Two-Adic Obstruction Theory and the Algebraic Limits of Dyadic Shell Screening

This preprint develops an obstruction-theoretic interpretation of the dyadic shell framework for semiprime arithmetic. The work reframes dyadic shell screening not as a general-purpose factorization method, but as a structured diagnostic framework for understanding why visible, bounded, and locally guided searches fail to reveal the hidden CRT split of a generic semiprime. The manuscript establishes a conservative algebraic core based on CRT branch decomposition, the distinction between homogeneous and mixed branches, the equivalence between useful mixed-root discovery and factor extraction, density bounds for blind visible-representative search, two-adic valuation constraints, and finite-depth two-adic orthogonality.

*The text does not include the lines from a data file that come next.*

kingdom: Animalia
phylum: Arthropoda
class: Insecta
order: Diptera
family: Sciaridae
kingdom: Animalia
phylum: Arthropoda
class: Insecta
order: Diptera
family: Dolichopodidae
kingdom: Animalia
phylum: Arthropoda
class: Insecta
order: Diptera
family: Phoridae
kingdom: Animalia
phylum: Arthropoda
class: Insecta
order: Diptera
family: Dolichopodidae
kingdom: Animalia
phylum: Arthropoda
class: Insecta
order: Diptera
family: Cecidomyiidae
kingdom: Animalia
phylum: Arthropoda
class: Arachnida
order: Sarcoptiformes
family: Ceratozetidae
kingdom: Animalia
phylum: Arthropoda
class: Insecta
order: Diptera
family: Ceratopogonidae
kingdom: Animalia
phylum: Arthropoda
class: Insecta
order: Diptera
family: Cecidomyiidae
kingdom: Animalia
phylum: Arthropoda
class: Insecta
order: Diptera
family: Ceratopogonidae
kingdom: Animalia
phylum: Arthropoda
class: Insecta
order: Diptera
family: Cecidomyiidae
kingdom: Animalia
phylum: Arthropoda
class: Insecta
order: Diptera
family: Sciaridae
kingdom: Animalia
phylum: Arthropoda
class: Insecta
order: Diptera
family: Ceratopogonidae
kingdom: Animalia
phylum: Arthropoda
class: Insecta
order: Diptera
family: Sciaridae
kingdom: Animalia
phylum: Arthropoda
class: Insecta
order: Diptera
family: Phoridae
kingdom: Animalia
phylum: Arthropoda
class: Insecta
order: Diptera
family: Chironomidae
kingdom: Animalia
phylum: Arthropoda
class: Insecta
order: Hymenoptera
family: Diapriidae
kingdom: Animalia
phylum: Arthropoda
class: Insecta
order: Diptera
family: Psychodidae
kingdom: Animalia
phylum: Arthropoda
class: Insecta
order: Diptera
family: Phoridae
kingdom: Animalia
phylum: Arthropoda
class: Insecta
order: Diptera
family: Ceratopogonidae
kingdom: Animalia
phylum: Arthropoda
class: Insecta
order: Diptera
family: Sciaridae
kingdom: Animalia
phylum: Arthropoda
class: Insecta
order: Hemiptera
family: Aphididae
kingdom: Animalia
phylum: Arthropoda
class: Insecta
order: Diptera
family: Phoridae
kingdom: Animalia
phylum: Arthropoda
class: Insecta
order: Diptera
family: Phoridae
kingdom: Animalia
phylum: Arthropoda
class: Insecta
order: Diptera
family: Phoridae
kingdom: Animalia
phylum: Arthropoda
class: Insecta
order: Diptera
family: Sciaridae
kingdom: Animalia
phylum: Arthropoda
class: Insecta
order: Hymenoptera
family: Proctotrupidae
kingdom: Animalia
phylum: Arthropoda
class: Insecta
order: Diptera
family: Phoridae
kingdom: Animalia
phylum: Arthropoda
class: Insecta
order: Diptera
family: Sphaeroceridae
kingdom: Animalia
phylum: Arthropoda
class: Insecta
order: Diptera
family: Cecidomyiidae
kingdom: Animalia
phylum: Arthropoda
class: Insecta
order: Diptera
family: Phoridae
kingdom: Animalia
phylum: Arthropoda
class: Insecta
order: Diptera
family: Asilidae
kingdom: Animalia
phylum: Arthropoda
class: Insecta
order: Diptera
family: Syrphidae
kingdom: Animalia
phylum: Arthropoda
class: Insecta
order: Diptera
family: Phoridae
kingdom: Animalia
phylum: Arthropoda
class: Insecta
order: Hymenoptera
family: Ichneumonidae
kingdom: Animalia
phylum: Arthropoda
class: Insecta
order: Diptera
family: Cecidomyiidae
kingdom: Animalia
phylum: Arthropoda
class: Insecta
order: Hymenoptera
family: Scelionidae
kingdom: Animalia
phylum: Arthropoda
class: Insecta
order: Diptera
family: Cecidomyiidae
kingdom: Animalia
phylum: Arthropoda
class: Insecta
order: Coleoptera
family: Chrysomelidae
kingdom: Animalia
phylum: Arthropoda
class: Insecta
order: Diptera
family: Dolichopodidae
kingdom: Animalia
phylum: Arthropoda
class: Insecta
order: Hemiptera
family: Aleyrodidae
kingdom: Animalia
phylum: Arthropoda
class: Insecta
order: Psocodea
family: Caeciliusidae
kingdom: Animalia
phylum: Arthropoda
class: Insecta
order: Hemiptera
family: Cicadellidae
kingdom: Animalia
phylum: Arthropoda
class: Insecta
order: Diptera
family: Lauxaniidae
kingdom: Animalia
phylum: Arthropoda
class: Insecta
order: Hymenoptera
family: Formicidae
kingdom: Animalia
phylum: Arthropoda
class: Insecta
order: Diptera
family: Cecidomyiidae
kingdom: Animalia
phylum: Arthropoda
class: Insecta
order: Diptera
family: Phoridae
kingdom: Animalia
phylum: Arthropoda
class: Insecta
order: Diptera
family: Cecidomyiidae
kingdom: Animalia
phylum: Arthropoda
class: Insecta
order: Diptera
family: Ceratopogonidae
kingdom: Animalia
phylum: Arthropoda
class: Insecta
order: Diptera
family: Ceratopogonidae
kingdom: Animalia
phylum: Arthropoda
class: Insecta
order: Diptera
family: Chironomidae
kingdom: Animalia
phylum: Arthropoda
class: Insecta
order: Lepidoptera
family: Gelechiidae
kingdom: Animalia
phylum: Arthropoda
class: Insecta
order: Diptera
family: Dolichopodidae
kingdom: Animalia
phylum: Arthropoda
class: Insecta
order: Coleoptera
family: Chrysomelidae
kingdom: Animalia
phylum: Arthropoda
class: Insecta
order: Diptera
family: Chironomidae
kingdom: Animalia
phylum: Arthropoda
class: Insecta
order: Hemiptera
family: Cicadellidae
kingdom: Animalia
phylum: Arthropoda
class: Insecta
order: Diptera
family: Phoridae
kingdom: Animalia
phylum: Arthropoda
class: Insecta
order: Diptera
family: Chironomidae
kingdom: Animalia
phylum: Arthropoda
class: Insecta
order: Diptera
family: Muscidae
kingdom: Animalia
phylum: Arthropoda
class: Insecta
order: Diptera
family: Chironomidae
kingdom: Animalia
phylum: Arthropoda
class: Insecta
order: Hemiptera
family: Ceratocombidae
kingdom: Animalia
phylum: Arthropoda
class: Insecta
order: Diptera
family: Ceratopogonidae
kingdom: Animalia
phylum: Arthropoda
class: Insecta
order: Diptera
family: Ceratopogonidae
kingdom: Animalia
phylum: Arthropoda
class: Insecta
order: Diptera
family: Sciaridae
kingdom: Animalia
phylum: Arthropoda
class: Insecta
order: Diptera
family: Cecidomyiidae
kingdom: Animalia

It further analyzes the limitations of local perturbation, square-divisor visibility, standard small-root and Coppersmith-type approaches, auxiliary quadratic-residue filters, and periodic affine shell structure. The central conclusion is that the useful mixed branches are structurally hidden from public two-adic filters, bounded visible screening, and generic local search procedures unless additional non-public or non-generic structure is available. The framework therefore positions dyadic shell arithmetic as a tool for structural diagnostics, weak-key analysis, and obstruction theory rather than as a replacement for established integer factorization algorithms. The paper also includes a worked example, a notation index, a comparison with Fermat-type search, a discussion of classical versus quantum scope, and an extension of the branch-decomposition principle to squarefree multiprime moduli.